L’entretien courant se résume à peu de choses : dépoussiérer les moteurs, vérifier que les hélices sont bien enfoncées et retirer les cheveux ou les fibres qui s’enroulent autour des axes. Ce dernier point est le plus négligé et le plus destructeur, un moteur freiné consommant beaucoup de courant pour rien.

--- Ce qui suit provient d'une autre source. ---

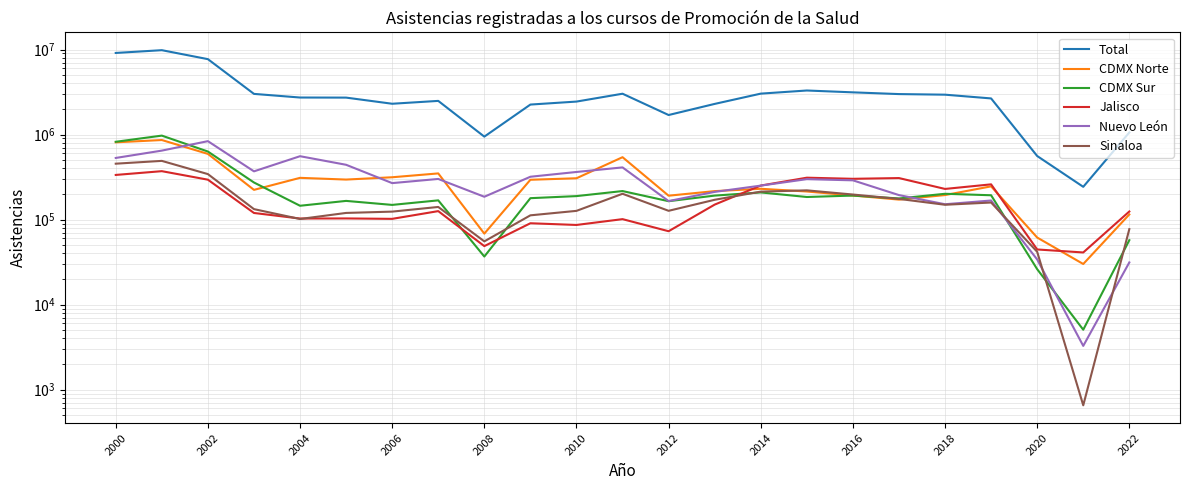

The Jalisco series shows 44545 at 2020. True or false?

True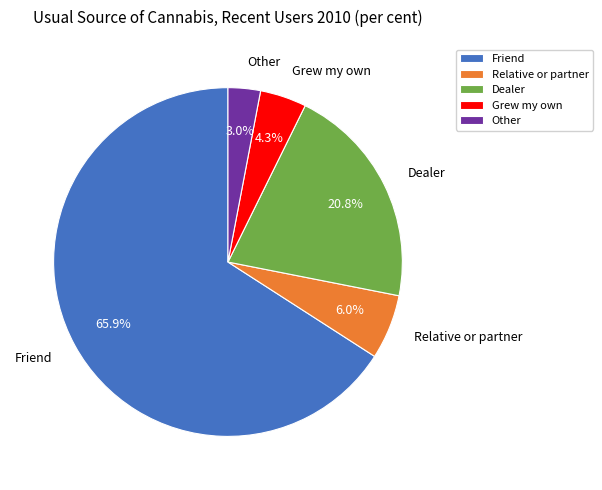

Is the sum of Dealer and Grew my own greater than half?

No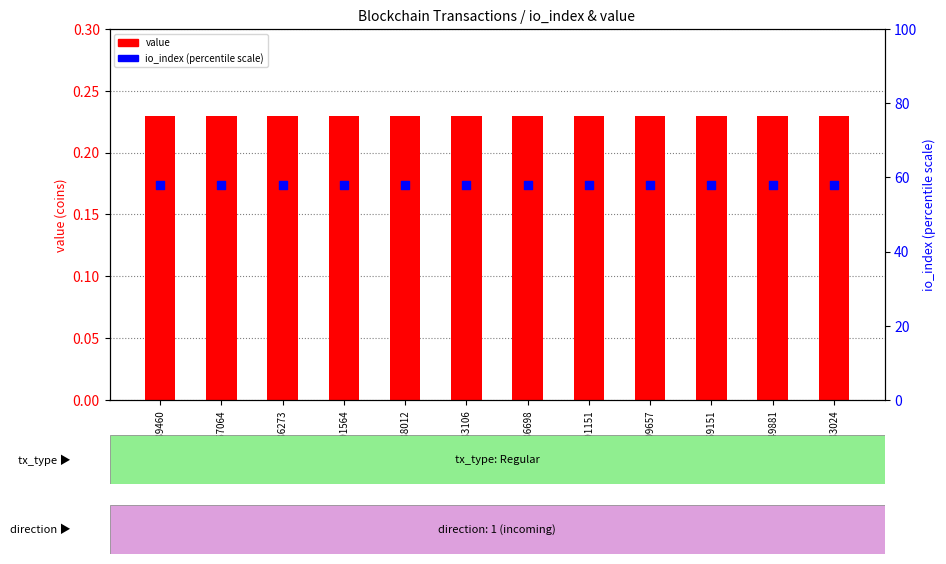

Is the value of io_index at 1699086698 greater than the value of value at 1693809657?

Yes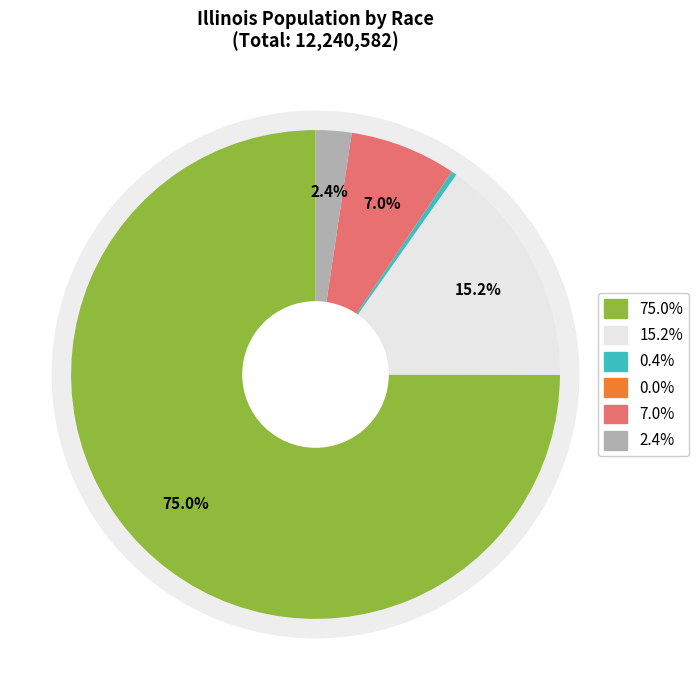

What is the change in value from White alone to Some Other Race alone?

-8316465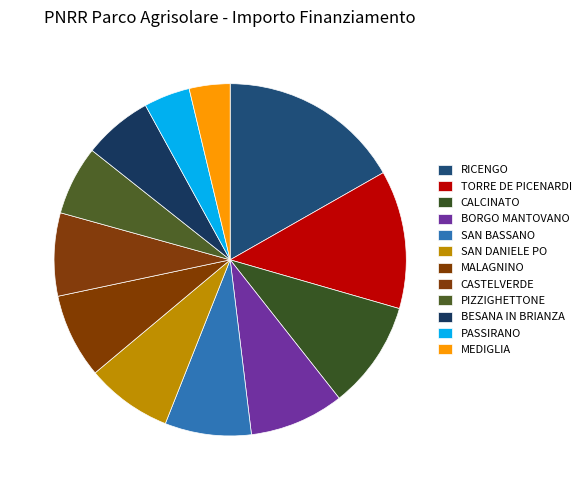

Count the number of slices in the pie.

12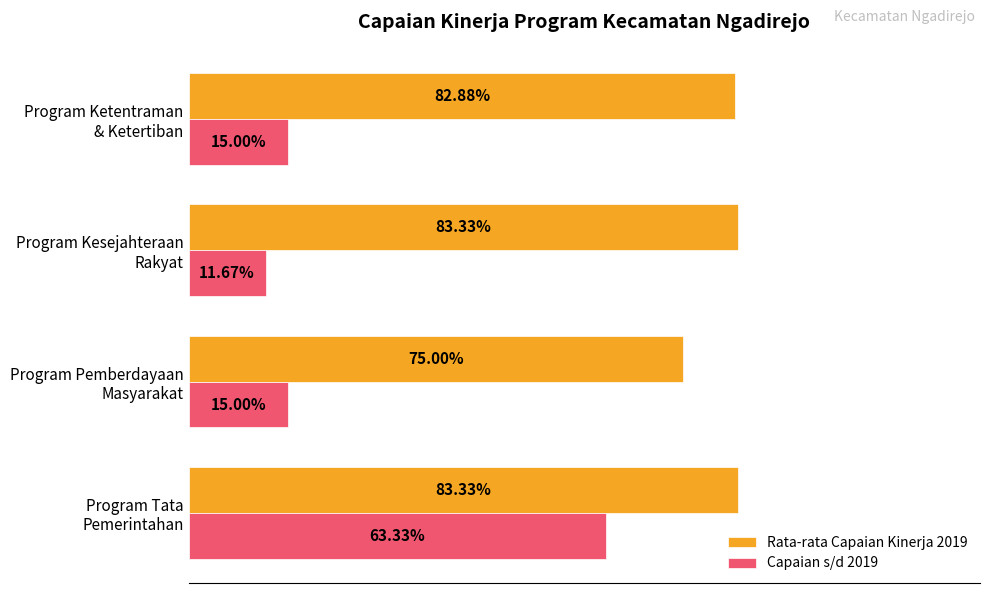

List the series in order of their peak value, highest first.

Rata-rata Capaian Kinerja 2019, Capaian s/d 2019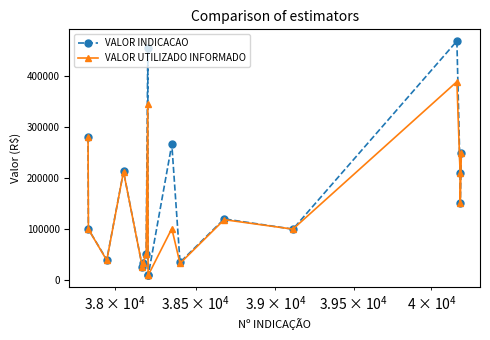

True or false: VALOR INDICACAO has more than 0 points higher than both neighbors.

True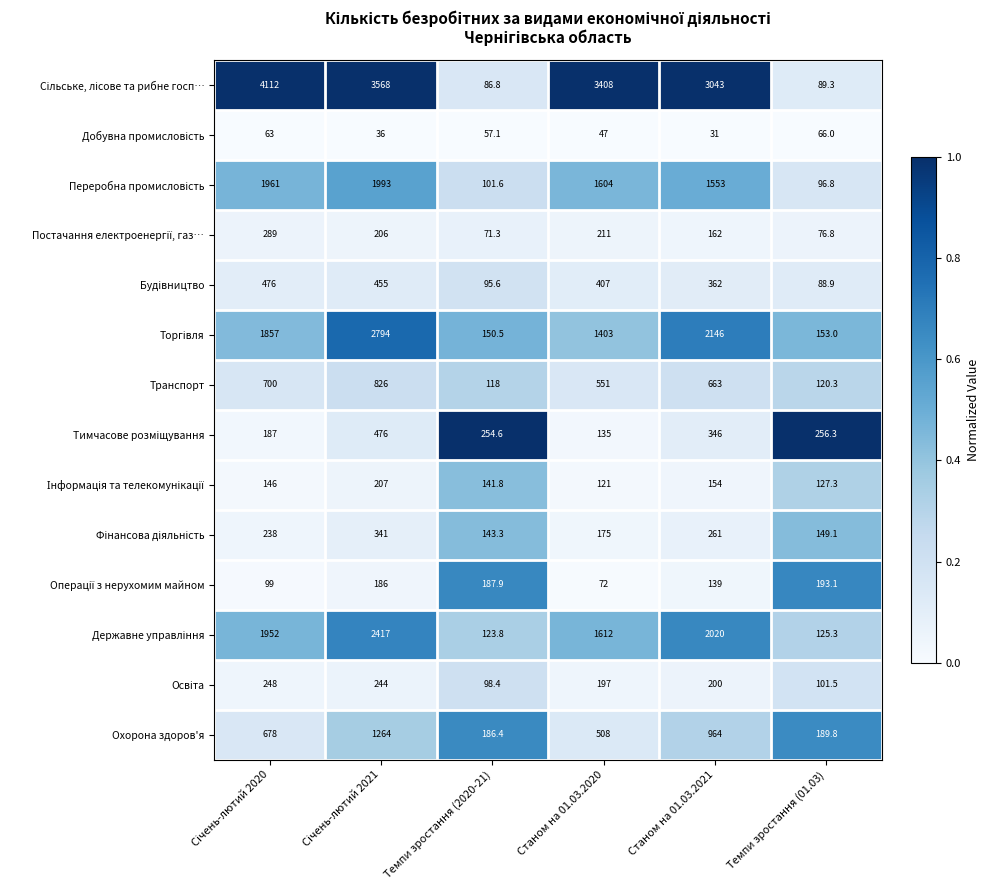

What is the smallest value displayed?

31.0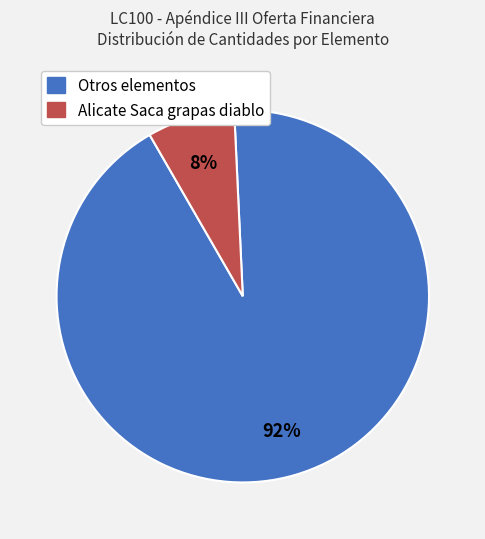

To the nearest percent, what is the average slice percentage?

50%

Le connecteur de batterie constitue l’autre pièce d’usure discrète. À raison de plusieurs dizaines de branchements par session, ses lames se fatiguent et finissent par provoquer des micro-coupures en vol, difficiles à distinguer d’une panne électronique. Un connecteur qui offre moins de résistance à l’insertion qu’à l’origine mérite d’être remplacé sans attendre. Le même raisonnement vaut pour la prise côté pack, souvent négligée alors qu’elle subit exactement les mêmes contraintes.
À qui cette machine s’adresse
Le premier public est celui qui découvre le vol en immersion et veut apprendre sans casser. La combinaison d’un châssis protecteur, d’une motorisation réactive et d’un poids minuscule crée un cadre d’apprentissage difficile à égaler : les erreurs coûtent une hélice, rarement plus.
Le second public rassemble les pilotes confirmés qui cherchent une machine de complément, transportable, utilisable dans un salon un soir d’hiver ou dans un parc à la pause de midi. Le format se glisse dans un sac avec ses packs et son masque, et se déploie en une minute.
Ceux qui visent la vitesse pure, les vols longs ou les prises de vues soignées regarderont ailleurs. Une machine de cinq pouces vole plus vite et plus longtemps, une machine à nacelle filme infiniment mieux. La proposition du Mobula 7 se situe précisément entre les deux : peu d’encombrement, beaucoup de temps de manche, et un apprentissage qui se transpose ensuite sur des appareils plus ambitieux.